What is the difference between these two implementation of insertion operation to BST?

Question

There is the code:

public class BST {
    public Node root;

    private class Node {
        int key;
        String value;
        int N;
        Node left, right;

        public Node(int k, String v, int n) {
            key = k;
            value = v;
            N = n;
        }
    }

    public String get(int key) {
        return get(root, key);
    }

    private String get(Node n, int k) {
        if(n == null) {
            return null;
        }
        if(k == n.key) {
            return n.value;
        } else {
            if(k < n.key) {
                return get(n.left, k);
            } else {
                return get(n.right, k);
            }
        }
    }

    //    This snippet puzzles me
    public void put(int key, String value) {
        root = put(root, key, value);
    }

    private Node put(Node n, int k, String v) {
        if(n == null) {
            return new Node(k, v, 1);
        }
        if(n.key == k) {
            n.value = v;
        } else {
            if(k < n.key) {
                n.left = put(n.left, k, v);
            } else {
                n.right = put(n.right, k, v);
            }
        }
        n.N = size(n.left) + size(n.right);
        return n;
    }
    //    snippet ends


    public static void main(String[] args) {
        BST r = new BST();
        r.put(2, "root");
        r.put(1, "left");
        r.put(3, "right");

        System.out.println(r.get(2));
        System.out.println(r.get(1));
        System.out.println(r.get(3));
    }


}

output:

root
left
right

It works just fine:)

However, when I change the put method like this:

    public void put(int key, String value) {
        put(root, key, value);
    }

    private void put(Node n, int k, String v) {
        if(n == null) {
            n = new Node(k, v, 1);
        }
        if(n.key == k) {
            n.value = v;
        } else {
            if(k < n.key) {
                put(n.left, k, v);
            } else {
                put(n.right, k, v);
            }
        }
        n.N = size(n.left) + size(n.right);
    }

I got the output

null
null
null

Obviously, the new put method failed. But why? In my opinion, these two different implementations are just not much different.

Answer 1

In Java, when you read Node n the n is a local copy of a reference. When you assign this local copy it doesn't change the copy in the caller. ie.

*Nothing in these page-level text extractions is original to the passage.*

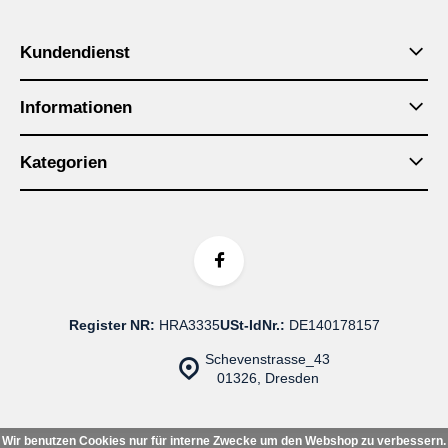
Kundendienst
Informationen
Kategorien
Register NR:
HRA3335
USt-IdNr.:
DE140178157
Schevenstrasse_43
01326, Dresden
Wir benutzen Cookies nur für interne Zwecke um den Webshop zu verbessern.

private void put(Node n, int k, String v) {
    if(n == null) {
        n = new Node(k, v, 1); // this doesn't change the caller.
    }

if you don't return the node to assign to the root, n.left or the n.right, you are creating a node, but you are not adding it to the tree.

If you want to investigate this further I suggest you step through the code in your debugger and you will be able to see what each line of code is doing.

Answer 2

When you change the assignment

n.left = put(n.left, k, v);

to

put(n.left, k, v);

(or the same with the n.right), and you don't already have a node there, you're assigning a new node to n variable, but you're not updating the link from the parent to the child at the return from the recursive call. So the new Node will remain isolate beacuse you're changing the reference of n inside your last recursive call but not n.left(or right) parent's reference. Moreover, I guess that when the value of reference n will be discharged at the end of last recursive call, since no other reference is pointing to the newly created node, this would be eventually eliminated by the garbage collector.